**Your task**. Repeat the material exactly from its first line to the line that includes "middle tip: (295, 240)". Skip pictures.

^^^^^^^^^^^^^^^^

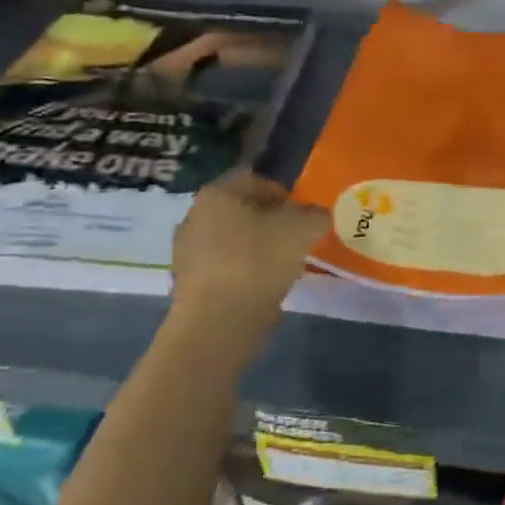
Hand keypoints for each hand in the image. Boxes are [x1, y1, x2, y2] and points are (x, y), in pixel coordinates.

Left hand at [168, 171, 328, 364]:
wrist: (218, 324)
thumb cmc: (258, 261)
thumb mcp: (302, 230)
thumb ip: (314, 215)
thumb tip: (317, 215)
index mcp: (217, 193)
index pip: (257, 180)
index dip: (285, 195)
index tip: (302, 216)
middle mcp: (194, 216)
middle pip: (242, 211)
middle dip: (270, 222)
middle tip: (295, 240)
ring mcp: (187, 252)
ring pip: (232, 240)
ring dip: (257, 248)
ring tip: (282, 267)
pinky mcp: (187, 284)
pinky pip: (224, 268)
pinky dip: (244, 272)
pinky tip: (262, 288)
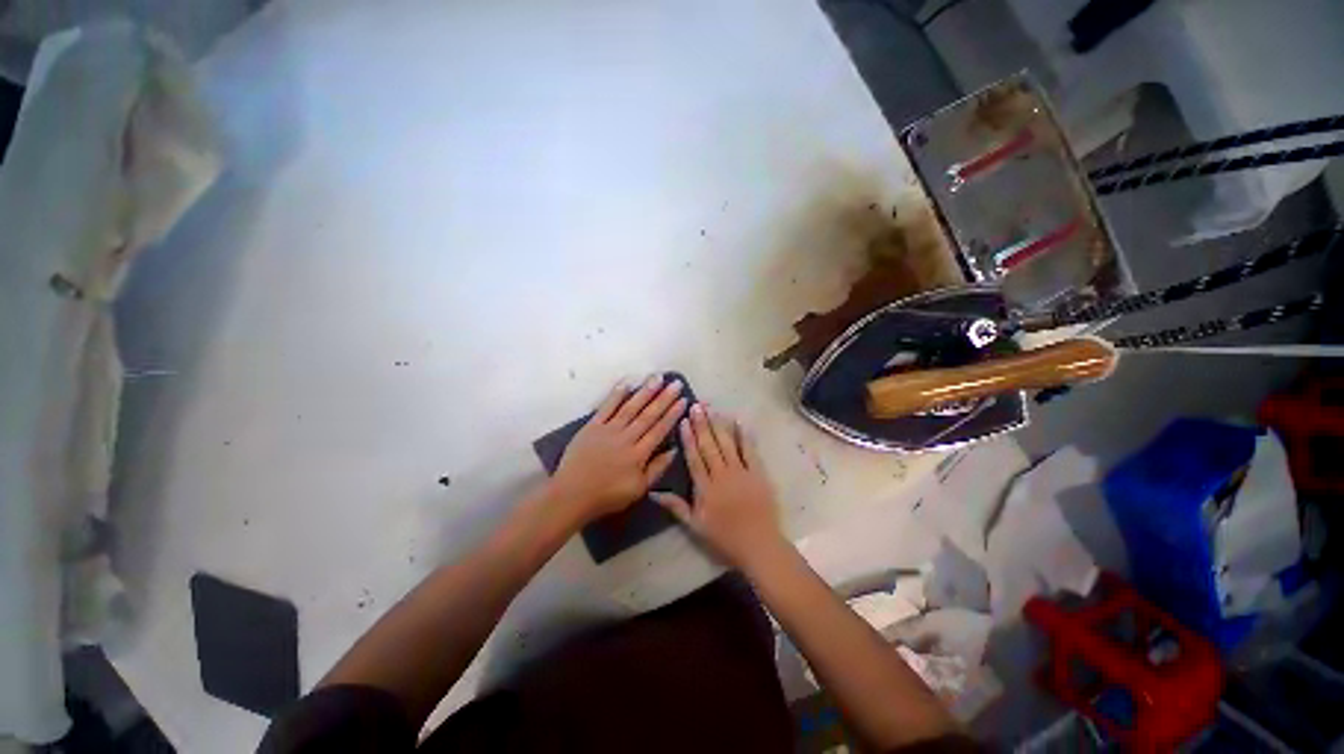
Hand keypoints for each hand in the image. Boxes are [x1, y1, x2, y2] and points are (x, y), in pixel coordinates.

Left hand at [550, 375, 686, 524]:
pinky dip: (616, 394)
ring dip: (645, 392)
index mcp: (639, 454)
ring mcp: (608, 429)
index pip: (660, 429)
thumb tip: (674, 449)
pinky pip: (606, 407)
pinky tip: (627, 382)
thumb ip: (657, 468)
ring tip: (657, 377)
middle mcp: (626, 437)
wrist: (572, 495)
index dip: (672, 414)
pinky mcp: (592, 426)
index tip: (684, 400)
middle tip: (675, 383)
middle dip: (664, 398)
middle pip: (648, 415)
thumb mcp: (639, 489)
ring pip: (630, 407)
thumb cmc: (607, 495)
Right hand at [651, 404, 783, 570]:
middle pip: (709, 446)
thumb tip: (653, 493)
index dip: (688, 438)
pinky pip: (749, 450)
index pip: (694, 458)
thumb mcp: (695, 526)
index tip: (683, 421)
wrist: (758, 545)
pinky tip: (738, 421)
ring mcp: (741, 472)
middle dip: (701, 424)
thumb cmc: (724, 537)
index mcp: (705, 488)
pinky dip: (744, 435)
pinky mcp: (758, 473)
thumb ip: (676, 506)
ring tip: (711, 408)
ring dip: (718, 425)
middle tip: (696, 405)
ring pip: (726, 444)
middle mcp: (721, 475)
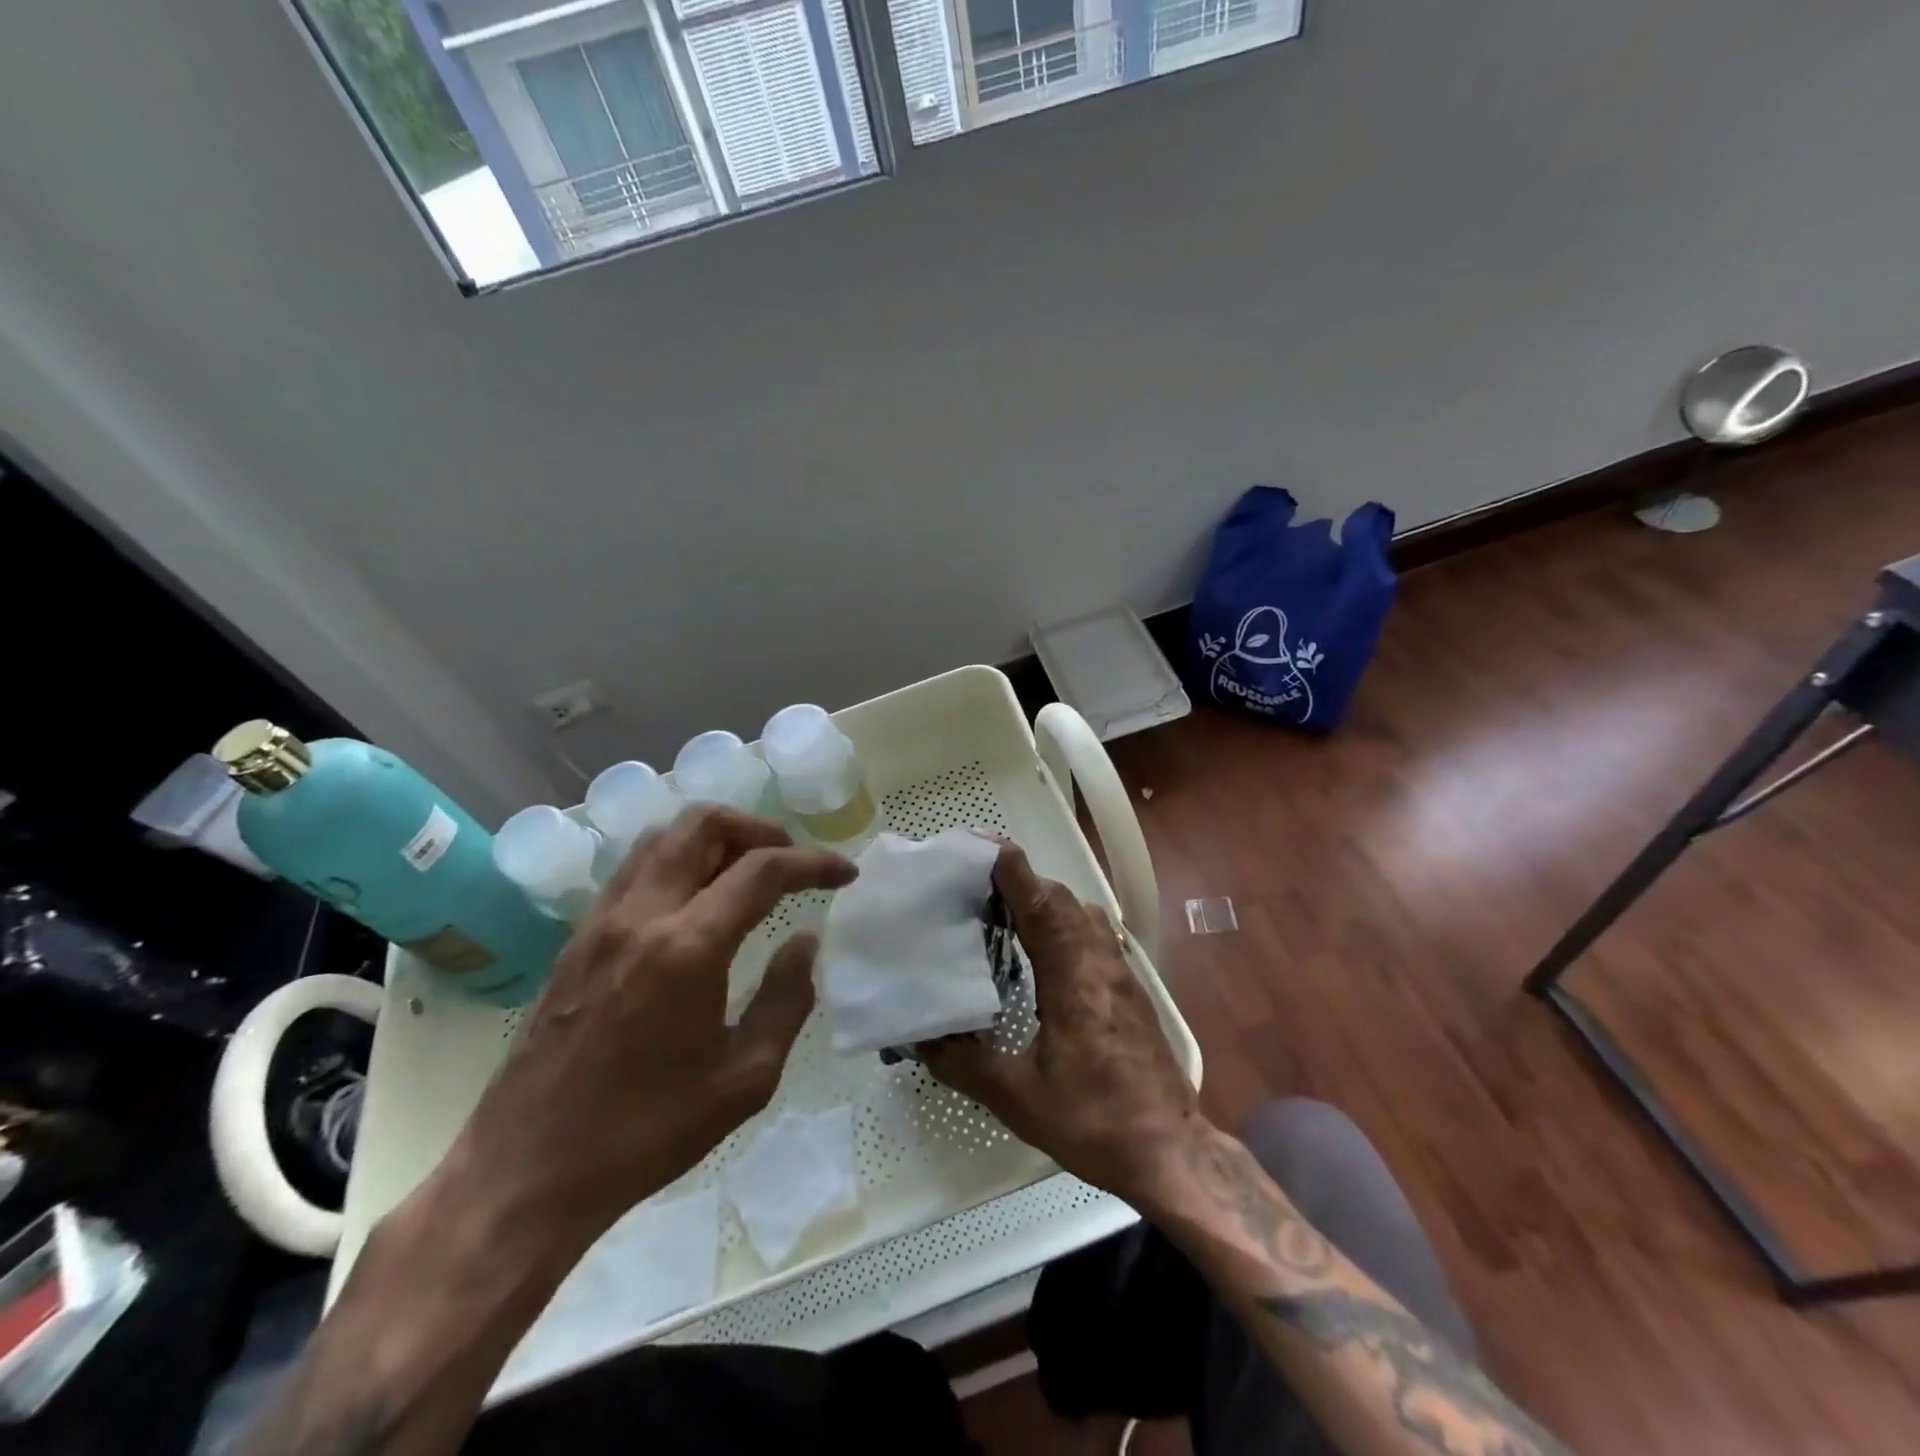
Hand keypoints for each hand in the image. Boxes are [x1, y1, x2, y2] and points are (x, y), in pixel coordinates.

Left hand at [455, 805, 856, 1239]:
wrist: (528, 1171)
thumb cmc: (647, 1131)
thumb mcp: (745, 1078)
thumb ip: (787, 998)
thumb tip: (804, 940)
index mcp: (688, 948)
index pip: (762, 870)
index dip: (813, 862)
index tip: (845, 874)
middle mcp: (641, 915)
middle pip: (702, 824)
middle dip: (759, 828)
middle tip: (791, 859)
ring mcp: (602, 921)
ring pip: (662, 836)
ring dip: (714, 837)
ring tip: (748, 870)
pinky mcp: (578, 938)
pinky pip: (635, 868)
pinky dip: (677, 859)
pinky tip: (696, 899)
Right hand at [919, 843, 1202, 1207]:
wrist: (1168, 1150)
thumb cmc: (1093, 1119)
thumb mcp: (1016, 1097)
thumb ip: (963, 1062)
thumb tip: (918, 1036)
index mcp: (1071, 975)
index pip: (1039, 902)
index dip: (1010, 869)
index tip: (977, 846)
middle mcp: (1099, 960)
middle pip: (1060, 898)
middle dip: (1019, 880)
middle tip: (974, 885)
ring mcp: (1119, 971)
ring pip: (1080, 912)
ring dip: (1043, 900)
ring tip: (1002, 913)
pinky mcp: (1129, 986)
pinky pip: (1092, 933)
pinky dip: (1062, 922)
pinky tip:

^^^^^^^^^^^^^^^^

**Task response**.
Hand keypoints for each hand in the image. Boxes are [x1, y1, x2, y2] and points are (x, y), in pixel coordinates.

Left hand at [168, 171, 328, 364]:
wrist: (218, 324)
thumb cmc: (258, 261)
thumb mcp: (302, 230)
thumb ip: (314, 215)
thumb tip: (317, 215)
index mcp: (217, 193)
index pip: (257, 180)
index dip: (285, 195)
index tip: (302, 216)
middle mcp: (194, 216)
middle pip: (242, 211)
middle dip: (270, 222)
middle tip: (295, 240)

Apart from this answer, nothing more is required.